Requirement ▸
Your output must consist of the records printed verbatim, with the pictures excluded.

########

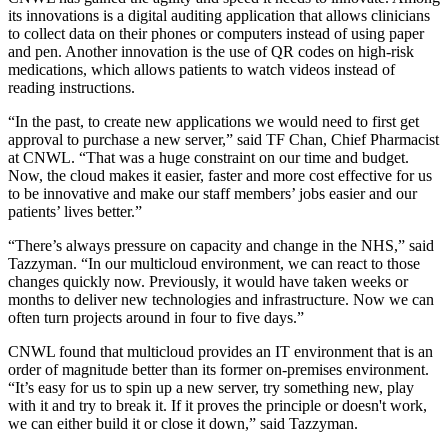
its innovations is a digital auditing application that allows clinicians
to collect data on their phones or computers instead of using paper
and pen. Another innovation is the use of QR codes on high-risk
medications, which allows patients to watch videos instead of
reading instructions.
“In the past, to create new applications we would need to first get
approval to purchase a new server,” said TF Chan, Chief Pharmacist
at CNWL. “That was a huge constraint on our time and budget.
Now, the cloud makes it easier, faster and more cost effective for us
to be innovative and make our staff members’ jobs easier and our
patients’ lives better.”
“There’s always pressure on capacity and change in the NHS,” said
Tazzyman. “In our multicloud environment, we can react to those
changes quickly now. Previously, it would have taken weeks or
months to deliver new technologies and infrastructure. Now we can
often turn projects around in four to five days.”
CNWL found that multicloud provides an IT environment that is an
order of magnitude better than its former on-premises environment.
“It’s easy for us to spin up a new server, try something new, play
with it and try to break it. If it proves the principle or doesn't work,
we can either build it or close it down,” said Tazzyman.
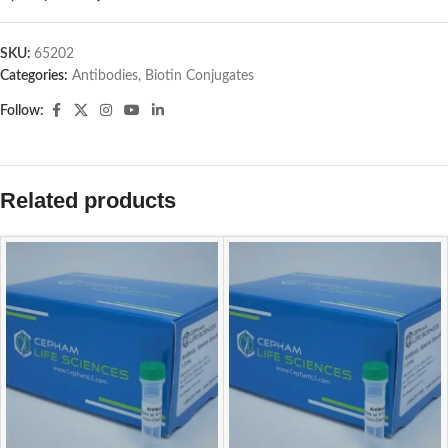
SKU:
65202
Categories:
Antibodies
,
Biotin Conjugates
Follow:
Related products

########

Task answer ▸
its innovations is a digital auditing application that allows clinicians
to collect data on their phones or computers instead of using paper
and pen. Another innovation is the use of QR codes on high-risk
medications, which allows patients to watch videos instead of
reading instructions.
“In the past, to create new applications we would need to first get
approval to purchase a new server,” said TF Chan, Chief Pharmacist
at CNWL. “That was a huge constraint on our time and budget.
Now, the cloud makes it easier, faster and more cost effective for us
to be innovative and make our staff members’ jobs easier and our
patients’ lives better.”
“There’s always pressure on capacity and change in the NHS,” said
Tazzyman. “In our multicloud environment, we can react to those
changes quickly now. Previously, it would have taken weeks or
months to deliver new technologies and infrastructure. Now we can
often turn projects around in four to five days.”
CNWL found that multicloud provides an IT environment that is an
order of magnitude better than its former on-premises environment.
“It’s easy for us to spin up a new server, try something new, play
with it and try to break it. If it proves the principle or doesn't work,
we can either build it or close it down,” said Tazzyman.
SKU:
65202
Categories:
Antibodies
,
Biotin Conjugates
Follow:
Related products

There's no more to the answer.